No último período a especulação imobiliária se tornou o mais rentável investimento na cidade. Enquanto quem investiu na bolsa perdeu quase 20% e quem investiu na poupança ganhou apenas 8%, aqueles que investiram na especulação imobiliária ganharam, em média, 37% (AN, 12/07/2009). Dentre as localidades mais valorizáveis estão 1. a via gastronômica, com alta circulação de valores, 2. os bairros Atiradores e Anita Garibaldi, que sofrem cada vez mais um processo de verticalização, além da nova sede da Sociesc e o novo Angeloni, 3. a zona oeste (Vila Nova, São Marcos, Nova Brasília) por possuírem um acesso viário ainda não saturado, além de serem permeáveis a investimentos populares e 4., por fim, o Bom Retiro, graças a construção do novo shopping e da proximidade com as universidades.
O capital financeiro se deslocou, propriamente, do setor financeiro e a valorização passou a se concentrar no setor imobiliário. Esse será possivelmente o efeito mais duradouro da crise em Joinville: a crise irá remodelar o espaço urbano com vistas a essa espécie de acumulação, criando novos loteamentos e verticalizando as moradias.
iv)
O programa “Minha Casa, Minha Vida”, lançado pelo governo federal, é o corolário da especulação. Para a faixa de renda cuja cobertura do programa é a mais elevada (de 6 a 10 salários mínimos) prevê a construção de 200 mil imóveis, de um universo deficitário de 189 mil, ao passo que para a faixa economicamente mais debilitada (0 a 3 salários) construirá 400 mil imóveis, de um universo deficitário de cerca de 7,1 milhões. Essa discrepância, sob o ponto de vista da valorização do capital, é plenamente justificável. O plano habitacional farsesco visa a estimulação da economia por meio da construção de moradias, gerando empregos em massa na construção civil, em que pese o fato de serem mal-remunerados e via de regra precários. Isto é, cria empregos para os mais despossuídos e desloca os investimentos para um local seguro para a alta burguesia.
v)
Em Joinville há, segundo números ainda informais da Secretaria de Habitação, 19 mil famílias sem moradia.
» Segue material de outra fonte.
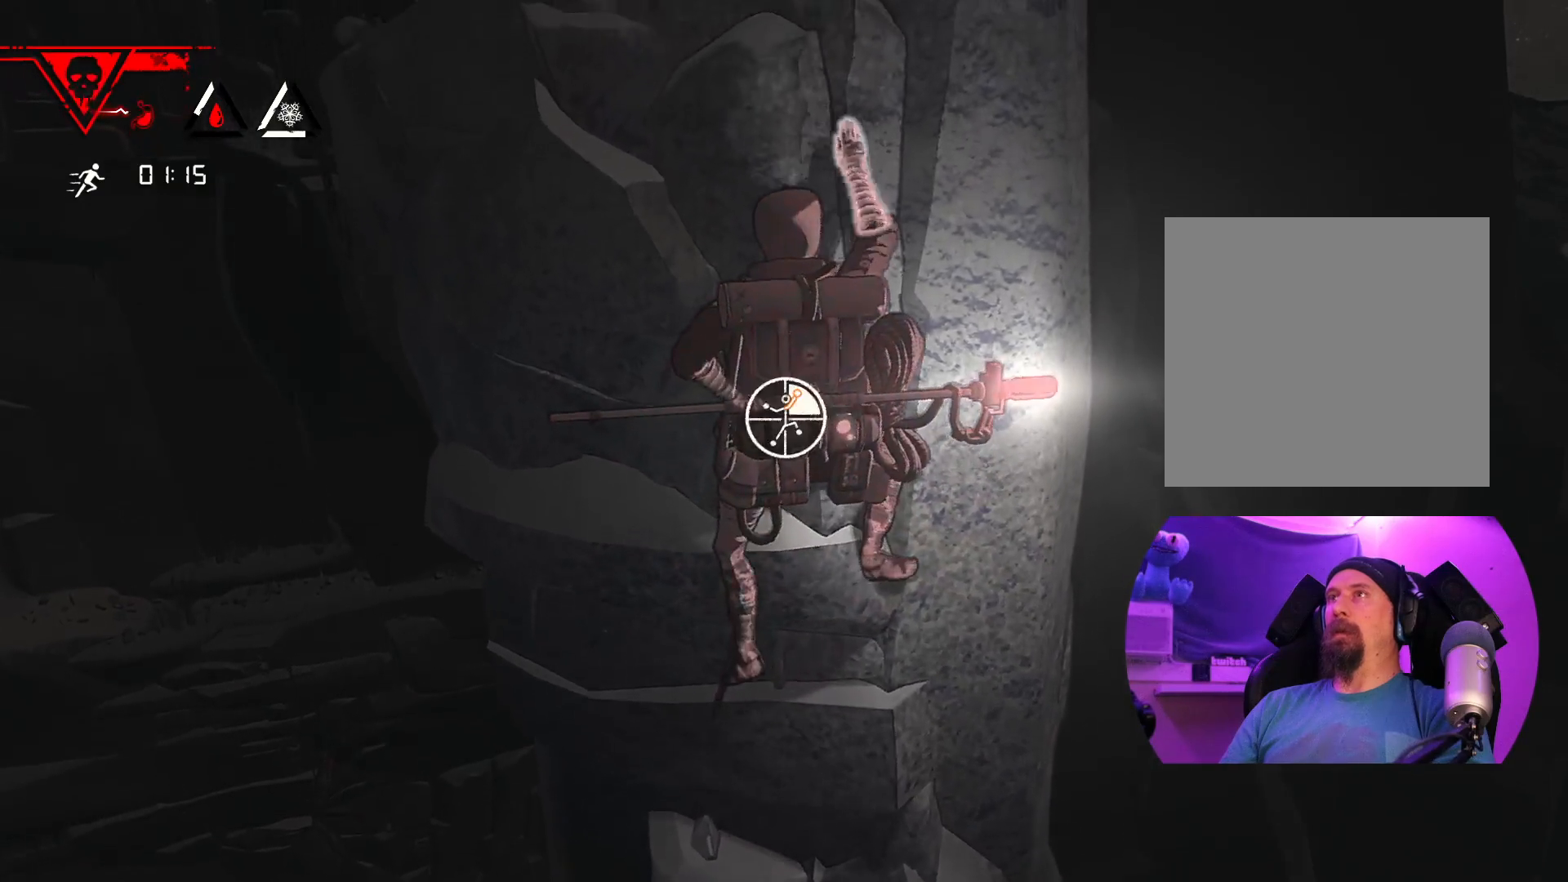
{"dt_ms": 500, "buttons": ["R1"], "left_stick": "down", "right_stick": "center", "events": [[317, "left_stick", "center"], [467, "left_stick", "down"]]}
Cerca de 3600 famílias vivem em ocupações, concentradas sobretudo no Jardim Paraíso, Adhemar Garcia e Paranaguamirim (AN 14/07/2009). Há também por volta de 9600 imóveis considerados desocupados que servem à especulação.
Quando em terrenos públicos, como o caso do Juquiá recentemente em Joinville, as ocupações representam uma forma de luta cujo conteúdo essencial é de resistência ativa ao capital. Isso porque a ação de ocupar contesta a prerrogativa política, jurídica e econômica de um setor da sociedade, as imobiliárias, de determinarem quais terras podem ser objeto de moradia. O que está em jogo é a quebra de hegemonia de um setor importante da valorização do capital. Isso ocasiona um verdadeiro curto-circuito, em pequena escala, é verdade, no sistema imobiliário, na medida em que nega o solo enquanto uma mercadoria. O curto-circuito é mal disfarçado, por exemplo, na fala banalmente ecológica do empresário Namir Zattar, dono de imobiliária, ao exigir que famílias sejam retiradas do mangue por razões ambientais (Diário Catarinense, 24/02/1988). O real interesse é astutamente econômico, pois pessoas que se negam – bem entendido, “negação objetiva”, pois trata-se mais de uma imposição social de sobrevivência que de uma escolha política, muito embora o ato tenha significações políticas claras – a comprar imóveis põe em causa o modelo de ocupação do solo, essencialmente capitalista.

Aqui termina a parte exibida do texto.